Grazie ad una evoluzione positivista di questa professione siamo passati dalle indagini tramite tortura e senza avvocati, al diritto di avere una difesa anche se si tratta del peggiore dei criminale e di essere sottoposto ad un giusto processo. Ma esistono altre professioni che invece non richiedono assolutamente questa particolare dedizione. In particolare gli architetti ed ingegneri sono chiamati a svolgere la loro prestazione d’opera privi di una pressante necessità. La nostra disciplina, anzi prevede, che l’operare in scienza e conoscenza, comporta anche di venire in contrasto con il “committente” e di scegliere il “committente “, ma soprattutto di rifiutarlo. Nonostante l’assenza di un vincolo a prestare la propria opera a tutti, gli architetti ed ingegneri possono essere divisi in due grandi categorie.

La prima categoria è quella in cui possiamo mettere architetti ed ingegneri, che si adeguano al committente. La seconda categoria è quella degli architetti ed ingegneri che proprio perché il proprio operato si basa solo sulla propria scienza e conoscenza non si piegano al committente.

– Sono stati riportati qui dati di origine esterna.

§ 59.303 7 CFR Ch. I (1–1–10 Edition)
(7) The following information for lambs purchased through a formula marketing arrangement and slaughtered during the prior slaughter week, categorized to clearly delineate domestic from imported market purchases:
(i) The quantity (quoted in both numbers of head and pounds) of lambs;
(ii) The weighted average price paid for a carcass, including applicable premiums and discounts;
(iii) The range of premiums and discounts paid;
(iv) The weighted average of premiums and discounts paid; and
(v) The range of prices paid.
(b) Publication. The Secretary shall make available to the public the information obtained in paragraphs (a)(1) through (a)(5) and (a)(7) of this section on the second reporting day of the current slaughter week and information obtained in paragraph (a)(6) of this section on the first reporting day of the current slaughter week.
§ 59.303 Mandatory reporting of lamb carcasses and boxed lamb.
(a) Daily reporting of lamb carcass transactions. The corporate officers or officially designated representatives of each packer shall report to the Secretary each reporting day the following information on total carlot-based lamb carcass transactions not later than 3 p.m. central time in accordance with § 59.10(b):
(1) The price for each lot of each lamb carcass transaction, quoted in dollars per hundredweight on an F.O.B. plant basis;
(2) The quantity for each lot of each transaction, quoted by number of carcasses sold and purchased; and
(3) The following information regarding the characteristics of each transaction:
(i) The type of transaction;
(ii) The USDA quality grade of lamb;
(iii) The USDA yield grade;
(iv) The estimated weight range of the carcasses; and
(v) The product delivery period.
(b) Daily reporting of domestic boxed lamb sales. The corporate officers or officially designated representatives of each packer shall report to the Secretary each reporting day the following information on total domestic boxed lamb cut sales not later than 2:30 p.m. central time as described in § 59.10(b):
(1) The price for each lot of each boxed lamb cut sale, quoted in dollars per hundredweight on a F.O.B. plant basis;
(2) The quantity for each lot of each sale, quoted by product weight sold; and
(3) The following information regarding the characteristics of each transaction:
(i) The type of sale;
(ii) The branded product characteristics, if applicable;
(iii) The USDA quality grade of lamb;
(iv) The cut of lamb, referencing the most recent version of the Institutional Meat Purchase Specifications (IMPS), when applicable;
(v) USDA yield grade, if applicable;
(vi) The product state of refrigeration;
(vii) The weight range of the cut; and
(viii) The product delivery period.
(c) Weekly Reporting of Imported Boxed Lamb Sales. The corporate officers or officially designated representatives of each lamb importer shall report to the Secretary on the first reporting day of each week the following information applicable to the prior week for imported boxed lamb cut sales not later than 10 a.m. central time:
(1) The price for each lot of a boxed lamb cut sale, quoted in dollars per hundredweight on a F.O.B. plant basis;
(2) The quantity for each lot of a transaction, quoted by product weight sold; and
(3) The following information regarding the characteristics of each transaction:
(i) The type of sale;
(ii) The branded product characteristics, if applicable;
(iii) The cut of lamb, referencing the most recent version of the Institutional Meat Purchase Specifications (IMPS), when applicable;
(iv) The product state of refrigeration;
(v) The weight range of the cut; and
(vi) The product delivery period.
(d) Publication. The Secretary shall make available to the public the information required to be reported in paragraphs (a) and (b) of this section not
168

La prima categoria è la più ampia. La più vasta. Ingloba un complesso insieme di articolazioni motivazionali ma tutti riconducibili alla necessità della sopravvivenza materiale. Il lavoro è lavoro, e via dicendo. In altre parole, allo ” sterco del diavolo” non si può rinunciare. Un errato principio di sopravvivenza comporta una lenta ma inesorabile degradazione  sia scientifica che culturale. Il prodotto intellettuale dell’individuo si degrada sempre più. Inizia quel processo di “omologazione” della produzione scientifica, o artistica o tecnica. Ma il degrado inizia anche nel committente. Il committente cerca l’architetto o l’ingegnere solo per la sua funzione utilitaristica, quasi strumentale. Esclude a priori ogni interesse di tipo culturale.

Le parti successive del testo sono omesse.